I want you to know that wearing office supplies as jewelry results in waking up with the wrong roommate. Also, strip clubs and vodka don't mix.
he kept refering to his penis as the "eternal sunshine"
lets make a pact to never make a pregnancy pact
You told the entire McDonalds staff that I was a whore and that you didn't want your french fries cooked.
There's a big bag of salt and vinegar chips and a Budweiser for when you wake up.
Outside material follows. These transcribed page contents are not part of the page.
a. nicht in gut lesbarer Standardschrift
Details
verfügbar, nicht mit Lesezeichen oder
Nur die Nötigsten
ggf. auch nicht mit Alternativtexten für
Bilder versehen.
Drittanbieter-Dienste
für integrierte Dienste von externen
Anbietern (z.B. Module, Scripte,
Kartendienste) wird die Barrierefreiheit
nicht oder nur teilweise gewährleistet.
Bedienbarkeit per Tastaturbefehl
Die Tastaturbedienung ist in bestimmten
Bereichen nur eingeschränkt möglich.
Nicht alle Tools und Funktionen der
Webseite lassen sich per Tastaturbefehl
Don't say I never did anything for you.
Why is Kyle using one of my nieces as a blunt object to provoke and attack my other niece?
If graduating leads me to stop getting naked at inappropriate times in public places I'm going to be pissed
Doing lines off a plate that says, "things go better with coke."
I feel like the way you told me you weren't pregnant was pretty anticlimactic.
So, this year for my birthday, want to get rip-roaring schmammered and watch my episode of my super sweet 16? We can do lines off my tiara.
I just put on my phone calendar to remind me of my final child support payment in 2029
i am rolling on molly so fucking hard i want to do 300 cartwheels
This is the best 30th birthday ever. In a Motel 6 drinking a shower beer and sending slow-mo dick helicopter videos to you.
he's the kind of guy you give a fake number to and he still finds out your real number anyway...
I feel asleep with my contacts in, with my arms wrapped around a bottle of vodka. Also... Do we have class today?